> _Directions for this task_
Once the line containing "bridesmaid and prom" is found in the entries below, restate it and each following line word for word, stopping after the line containing "Jose Romussi embroidered vintage photographs".

Records from a collection
+ + +
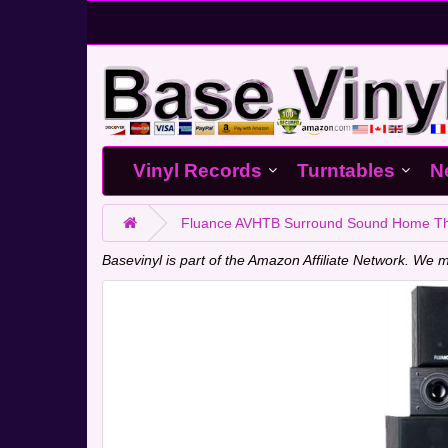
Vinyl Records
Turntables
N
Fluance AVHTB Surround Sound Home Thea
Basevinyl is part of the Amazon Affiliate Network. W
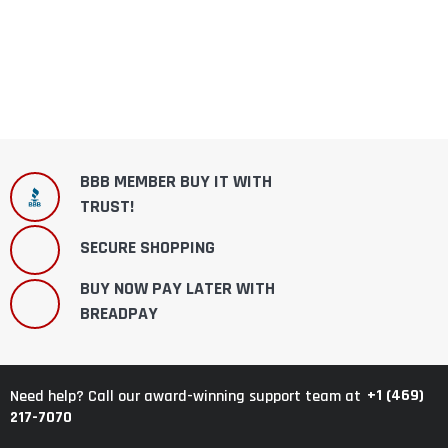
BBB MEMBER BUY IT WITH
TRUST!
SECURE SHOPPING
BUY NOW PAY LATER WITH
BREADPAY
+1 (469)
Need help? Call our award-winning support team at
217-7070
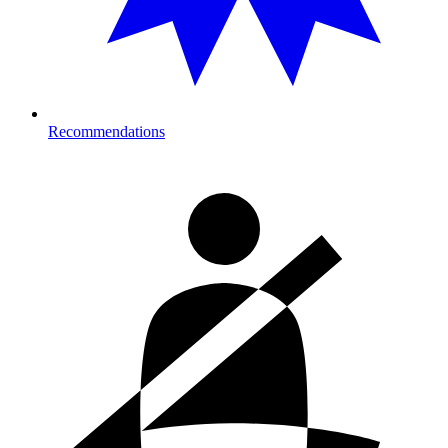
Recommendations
+ + +
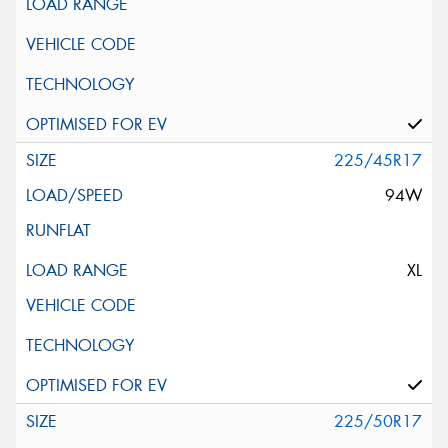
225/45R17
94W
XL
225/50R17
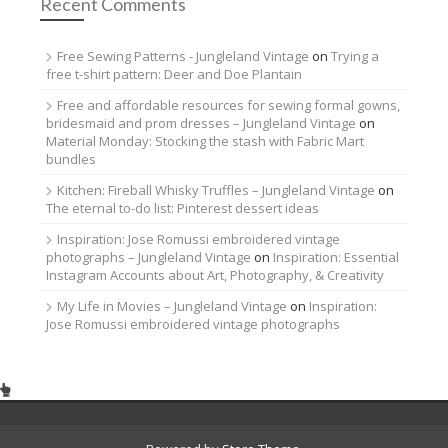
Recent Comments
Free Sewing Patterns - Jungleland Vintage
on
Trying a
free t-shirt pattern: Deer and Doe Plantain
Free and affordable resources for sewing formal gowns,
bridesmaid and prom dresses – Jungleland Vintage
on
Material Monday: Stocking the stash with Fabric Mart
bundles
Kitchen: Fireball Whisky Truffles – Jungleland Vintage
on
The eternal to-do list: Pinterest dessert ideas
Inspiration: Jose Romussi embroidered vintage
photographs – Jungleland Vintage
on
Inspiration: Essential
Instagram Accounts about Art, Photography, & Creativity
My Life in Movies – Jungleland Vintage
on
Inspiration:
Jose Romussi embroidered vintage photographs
+ + +
> _Task output_
bridesmaid and prom dresses – Jungleland Vintage
on
Material Monday: Stocking the stash with Fabric Mart
bundles
Kitchen: Fireball Whisky Truffles – Jungleland Vintage
on
The eternal to-do list: Pinterest dessert ideas
Inspiration: Jose Romussi embroidered vintage
photographs – Jungleland Vintage
on
Inspiration: Essential
Instagram Accounts about Art, Photography, & Creativity
My Life in Movies – Jungleland Vintage
on
Inspiration:
Jose Romussi embroidered vintage photographs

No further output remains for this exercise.